Foyer anderlechtois : une commission d’enquête sous tension avant ses conclusions

La commission d’enquête du Parlement bruxellois consacrée au Foyer anderlechtois a achevé ses auditions lundi soir, après plusieurs semaines de travaux intensifs. Mise en place à la suite de soupçons d’irrégularités et de favoritisme dans l’attribution de logements sociaux à Anderlecht, elle doit désormais remettre ses conclusions et ses recommandations avant le 21 juillet.

Selon la RTBF, les députés ont auditionné une cinquantaine de témoins au cours de 143 heures d’auditions, dont plusieurs à huis clos.
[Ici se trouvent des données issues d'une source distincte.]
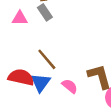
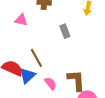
gray rectangle: (45, 12) -> (65, 31), moved

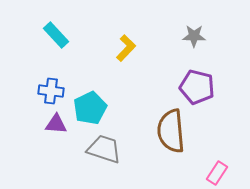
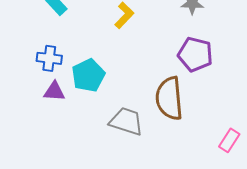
gray trapezoid: (104, 149) -> (126, 121), moved
pink rectangle: (217, 173) -> (229, 140), moved

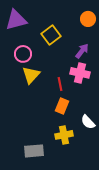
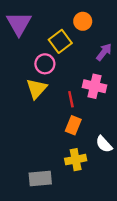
orange circle: (88, 19) -> (83, 21), moved
purple triangle: (16, 20) -> (19, 24), turned -45
purple arrow: (82, 51) -> (104, 52), moved
pink circle: (23, 54) -> (45, 64), moved

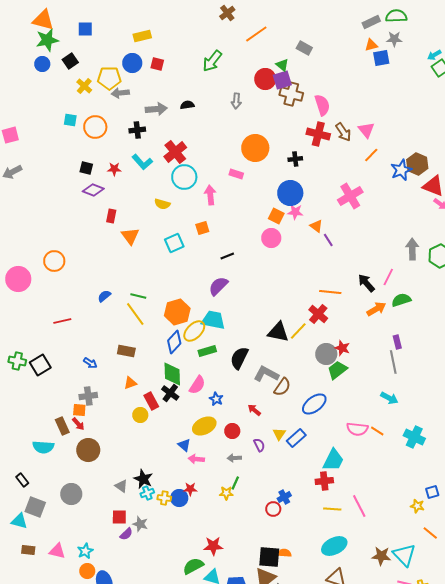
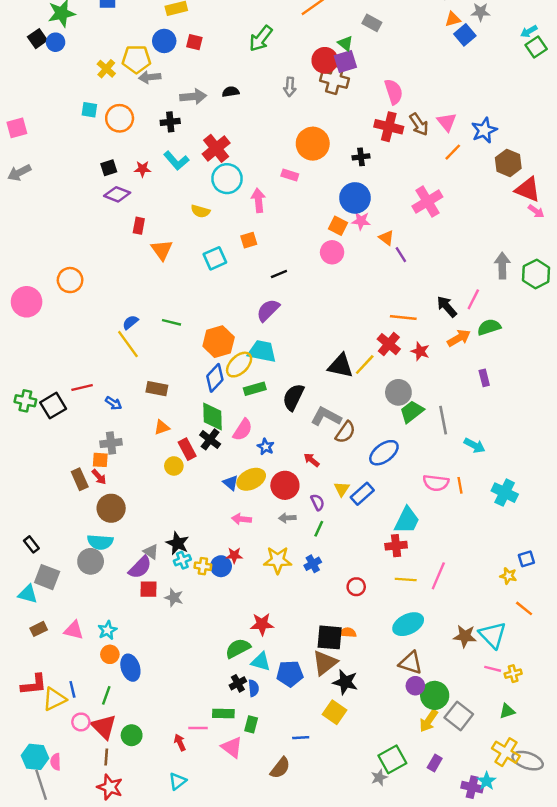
blue square: (381, 58) -> (465, 35), turned -30
black square: (70, 61) -> (37, 39), moved
brown cross: (291, 94) -> (334, 80), moved
black square: (86, 168) -> (109, 168), turned -32
blue star: (401, 170) -> (484, 130), moved
yellow line: (135, 314) -> (128, 344), moved
red line: (62, 321) -> (82, 388), moved
red star: (342, 348) -> (420, 351), moved
gray line: (393, 362) -> (443, 420), moved
red circle: (232, 431) -> (285, 485), size x1.5
orange line: (377, 431) -> (460, 485), turned 48
blue triangle: (184, 445) -> (231, 483), moved
cyan semicircle: (43, 447) -> (100, 542), moved
green line: (235, 483) -> (319, 529), moved
yellow star: (226, 493) -> (278, 560), size x1.6
blue cross: (284, 497) -> (313, 564), moved
pink line: (359, 506) -> (438, 576), turned 50
red circle: (273, 509) -> (356, 587), moved
purple semicircle: (126, 534) -> (140, 567), moved, size x1.5
brown rectangle: (28, 550) -> (39, 629), turned -32

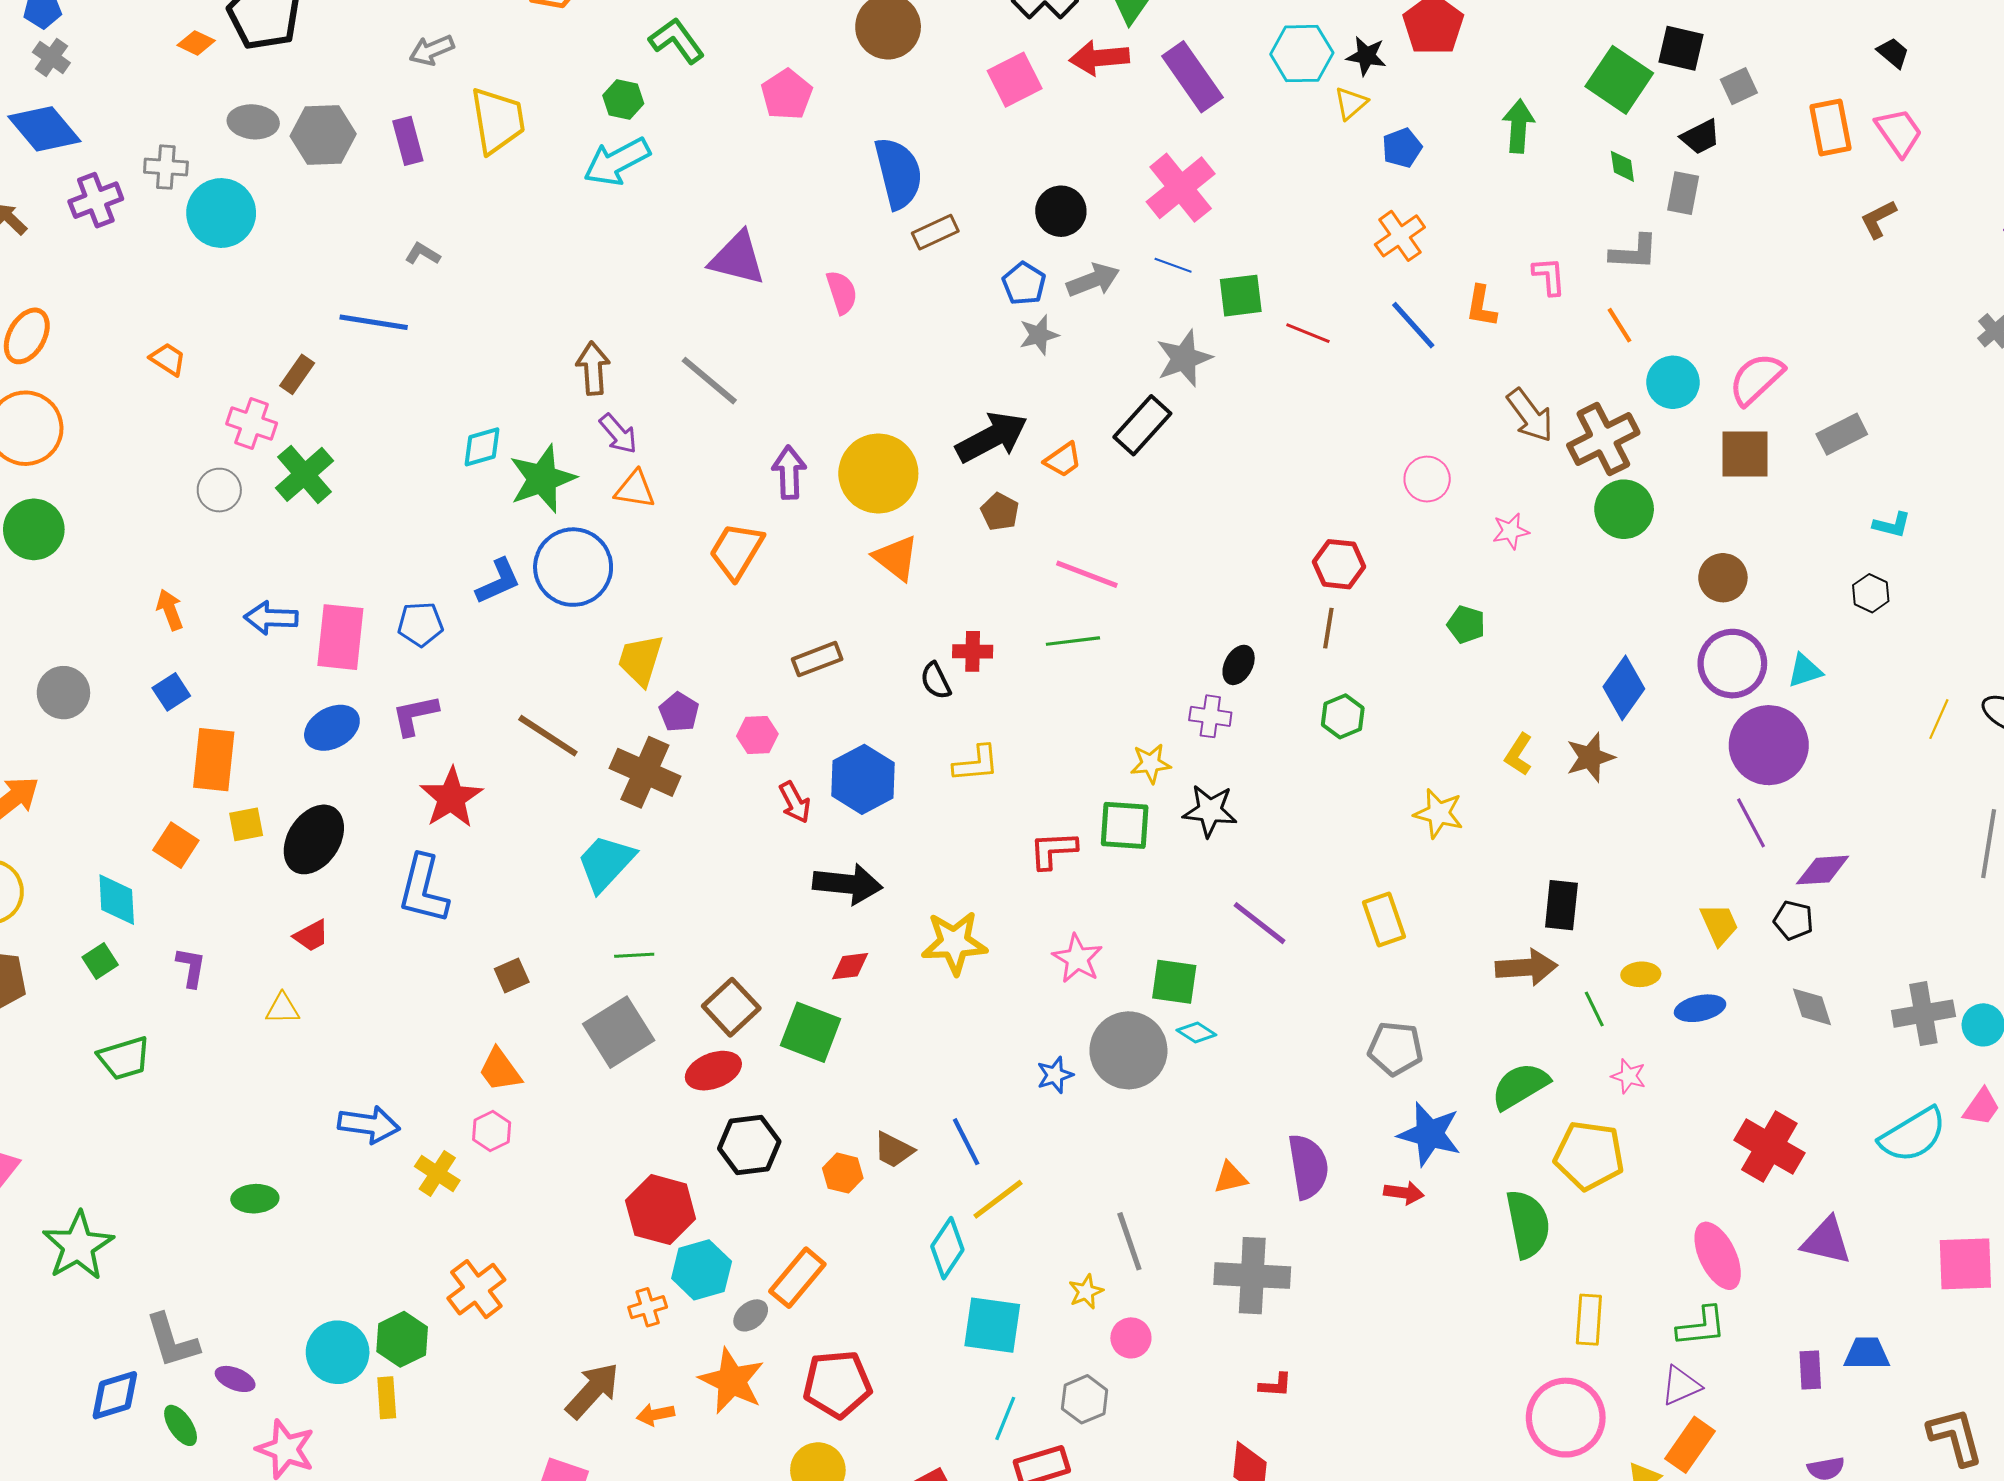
Parmi les personnes entendues figurait notamment Lotfi Mostefa, président du Foyer anderlechtois et figure centrale de cette affaire.

D’après la RTBF, le rythme particulièrement soutenu des travaux fait toutefois l’objet de vives divergences politiques. Pour la députée MR Clémentine Barzin, cette cadence était justifiée par l’urgence de la situation. Elle estime que les auditions ont permis d’obtenir une vision claire des dysfonctionnements et des réformes à envisager.

À l’inverse, plusieurs élus de l’opposition dénoncent des conditions de travail incompatibles avec une enquête approfondie. Selon Kalvin Soiresse (Ecolo), les délais imposés, le volume des auditions et l’accès limité à certains documents auraient empêché les parlementaires d’exercer pleinement leur mission de contrôle. Le député écologiste considère que cette organisation a nui à la recherche de la vérité.

Le PS se montre également critique, mais pour d’autres raisons. D’après la RTBF, le député Yannick Piquet estime que certains commissaires ont cherché à orienter les auditions afin de confirmer une thèse préétablie. Il rappelle que le parquet a déjà ouvert plusieurs instructions judiciaires dans ce dossier et juge que la commission a davantage servi à alimenter le débat médiatique qu’à établir des faits nouveaux.

Les travaux ont également été marqués par la démission de deux rapporteurs en moins d’une semaine. Selon la RTBF, le député N-VA Gilles Verstraeten a dénoncé une pression temporelle incompatible avec la rédaction d’un rapport sérieux. Quelques jours auparavant, Marie Cruysmans (Les Engagés) avait quitté ses fonctions de rapporteure, estimant que le calendrier ne permettait ni un examen rigoureux des auditions ni le recul nécessaire à une analyse de qualité. Elle considère néanmoins que la commission a permis de mettre en évidence plusieurs faiblesses en matière de gouvernance, de contrôle et de déontologie.

Les membres de la commission doivent désormais remettre leurs propositions de recommandations avant la rédaction du rapport final. Selon la RTBF, celui-ci devrait être débattu et soumis au vote du Parlement bruxellois lors de la dernière séance plénière précédant la pause estivale, prévue le 17 juillet. En parallèle, l’enquête judiciaire se poursuit afin de déterminer si des infractions pénales ont été commises.